Now, there is a considerable body of authority to be found in Taylor on Evidence, 10th ed., p. 513, and the cases there referred to, which, as far as it goes, is in support of the position that, where a declaration is made by a dying person and is reduced to writing and signed, that written declaration is the one intended by him to be used. It is the final revised statement to which he wishes to pin his faith and to pledge his dying breath. Therefore in this anomolous state of affairs, where an unsworn statement, taken without the accused having the smallest opportunity of testing it by cross-examination, is admitted in evidence, the law regards its admission, as was said by Byles J. in R. v. Jenkins[6], "with scrupulous, and I had almost said with superstitious, care." I feel that in this case, which is one of life and death, it would be right to allow the accused to have a chance of having the matter argued, and I therefore am unable to concur in the judgment of the Court.

Higgins J.

I concur in the decision of the Court. I would like to say with reference to one of the points raised by Mr.

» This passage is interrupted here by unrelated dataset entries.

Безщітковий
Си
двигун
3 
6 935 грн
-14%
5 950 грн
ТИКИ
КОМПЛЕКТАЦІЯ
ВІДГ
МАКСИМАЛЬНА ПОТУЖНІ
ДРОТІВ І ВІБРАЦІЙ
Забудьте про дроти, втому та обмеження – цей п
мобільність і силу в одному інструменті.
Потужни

Schutt, as to the evidence of what was verbally said not being admissible if what was said has been committed to writing, that the case of R. v. Sheridan[7] appears to me to be conclusive. That was a prosecution for breach of a law about holding meetings in which the accused was charged with having read out a certain resolution at a meeting. The prosecution proposed to give evidence of what was said in reading out the resolution, and objection was taken. The Judges held that what was said was admissible. Lord Chief Justice Downes said:—"I do not feel that this objection to the evidence has any weight. The paper alluded to is not that kind of instrument which should, in the first instance, be produced, or accounted for, before evidence of an inferior nature can be given. The objection is founded upon a presumption that there is a document of an authentic nature, showing what the proceedings were, and that it is not competent to give evidence of those proceedings, without producing that document. The evidence offered is to show the transactions of the meeting; what was said by the one and the other; in short, the general conduct of the assembly. This cannot be rejected because there was some person there who took notes of what passed. Possibly, that person may have a more accurate account; but it goes no further than that." The other Judges concurred.

Leave to appeal refused.

Solicitors, for the appellant, P. J. Ridgeway.

[1] 12 App. Cas., 459.

[2] [1867] EngR 20; L.R. 1 P.C., 520, at p. 530.

[3] 12 App. Cas., 459.

[4] (1908) A.C., 248, at p. 250.

[5] 12 App. Cas., 459.

[6] L.R. 1 C.C.R., 187, at p. 193.

[7] 31 How. St. Tr., 543, at p. 673.